CVS view from J Street
Less than 24 hours after downtown's community planning group shot down plans for a 10,800-square-foot CVS store proposed for the Gaslamp Quarter, the citywide Planning Commission approved the same plan — by the same 2-1 vote ratio as the vote against it.
Wednesday evening, the Downtown Community Planning Council, part of the city's reconstituted redevelopment agency, heard complaints and concerns from the Gaslamp Quarter Historical Foundation, the Gaslamp Quarter Association, the Downtown Residents Association, and others before rejecting the plan on a 14-7 vote. The group had rejected it the first time it came before them in May with a unanimous vote.
But the next morning, the planning commission approved it on a 4-2 vote.
The planning group — all neighborhood planning groups — are advisory bodies, according to Brad Richter, assistant vice president of planning for Civic San Diego, which replaced the outlawed redevelopment agency. The Planning Commission is a decision-making body, and its decisions can only be challenged by appeal to the city council or by lawsuit.
Boos Development West's Brian Charles said CVS is pleased with the approval and pointed out that the plan for the 5th Avenue and J Street store had been changed to include the community concerns before Boos brought it back to the planning group, and to the commission.
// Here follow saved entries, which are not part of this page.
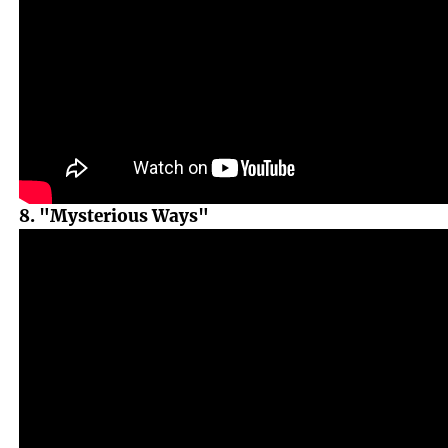
8. "Mysterious Ways"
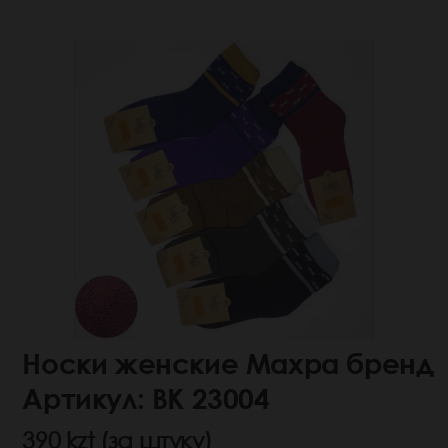
Носки женские Махра бренд
Артикул: ВК 23004
390 kzt (за штуку)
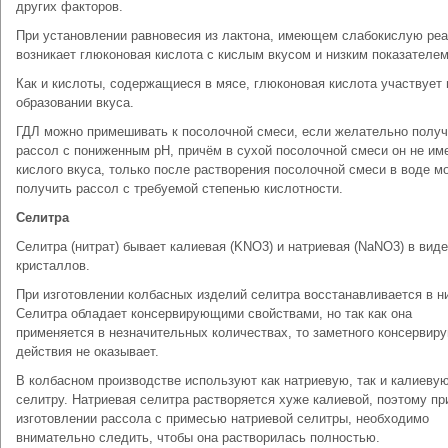
других факторов.
При установлении равновесия из лактона, имеющем слабокислую реа
возникает глюконовая кислота с кислым вкусом и низким показателем
Как и кислоты, содержащиеся в мясе, глюконовая кислота участвует 
образовании вкуса.
ГДЛ можно примешивать к посолочной смеси, если желательно получ
рассол с пониженным рН, причём в сухой посолочной смеси он не им
кислого вкуса, только после растворения посолочной смеси в воде м
получить рассол с требуемой степенью кислотности.
Селитра
Селитра (нитрат) бывает калиевая (KNO3) и натриевая (NaNO3) в вид
кристаллов.
При изготовлении колбасных изделий селитра восстанавливается в ни
Селитра обладает консервирующими свойствами, но так как она
применяется в незначительных количествах, то заметного консервир
действия не оказывает.
В колбасном производстве используют как натриевую, так и калиеву
селитру. Натриевая селитра растворяется хуже калиевой, поэтому пр
изготовлении рассола с примесью натриевой селитры, необходимо
внимательно следить, чтобы она растворилась полностью.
"it was a very interesting process," Charles said of the overnight turnabout. "We listened to community concerns and made changes, including eliminating alcohol sales and adding entrances, and we will continue to listen."
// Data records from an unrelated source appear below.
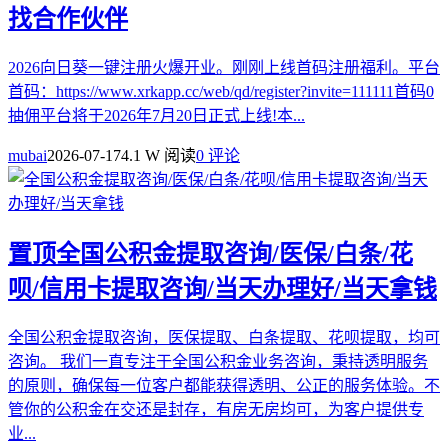
找合作伙伴
2026向日葵一键注册火爆开业。刚刚上线首码注册福利。平台
首码：https://www.xrkapp.cc/web/qd/register?invite=111111首码0
抽佣平台将于2026年7月20日正式上线!本...
mubai
2026-07-17
4.1 W 阅读
0 评论
置顶
全国公积金提取咨询/医保/白条/花
呗/信用卡提取咨询/当天办理好/当天拿钱
全国公积金提取咨询，医保提取、白条提取、花呗提取，均可
咨询。 我们一直专注于全国公积金业务咨询，秉持透明服务
的原则，确保每一位客户都能获得透明、公正的服务体验。不
管你的公积金在交还是封存，有房无房均可，为客户提供专
业...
The store is planned for about a quarter of the building frontage on both Fifth Avenue and J Street, where it will replace a Reeboks store, a Quiksilver store, and a women's clothing boutique.
CVS as viewed from Fifth Avenue: "quaint, visually interesting, and boutiquey"?
The Gaslamp was declared an historical district in 1980, and its zoning limits the street face of facilities to 150 feet to try to keep the district looking quaint, visually interesting and boutiquey. Because the store wraps around the corner, it has 198 feet of street face, which was one of the issues remedied by adding a second full entrance complete with cash registers so it would be a true second entrance, Charles said.
The interior of the store goes deeper than the street face, so it takes up about a third of the building's footprint on the ground floor.
One of the quirks of zoning CVS encountered was that, had the store size been reduced by 801 square feet to 9,999 square feet, it would have been permitted without such intense review under the zoning rules.
"That was the space the landlord gave us — we couldn't really give back 800 square feet," Charles said. "This is really pretty small for a CVS store — our stores average 15,000 square feet."
Another community concern raised by the Downtown Residents Association is that CVS already has a store a few blocks away at Sixth Avenue and Market street. That store has become something of an eyesore, residents said, with homeless people on the sidewalk around it — it has a two-and-a-half star rating on Yelp.
"Its sidewalks are full of trash and is a magnet for homeless and panhandlers," Marsha Sewell wrote in a letter to the planning group..
"The public had a lot of concern that the other store had become an eyesore and a nuisance," Charles said. "Corporate hadn't heard about that and we are going to see what we can do to improve there.... We want to be a community resource."
The Sixth Avenue store sells beer and wine, while the new store will not, Charles said.
"Sixty percent of our sales are health and beauty items," he said. "We aren't invested in alcohol sales."
The historical association, in a letter to the planning commission, called the project "the antithesis of the type of building that should be permitted in the Gaslamp Quarter ... we cannot support a super-sized drug/liquor (store) on 5th Avenue — the antithesis of the type of building that should be permitted in the Gaslamp Quarter."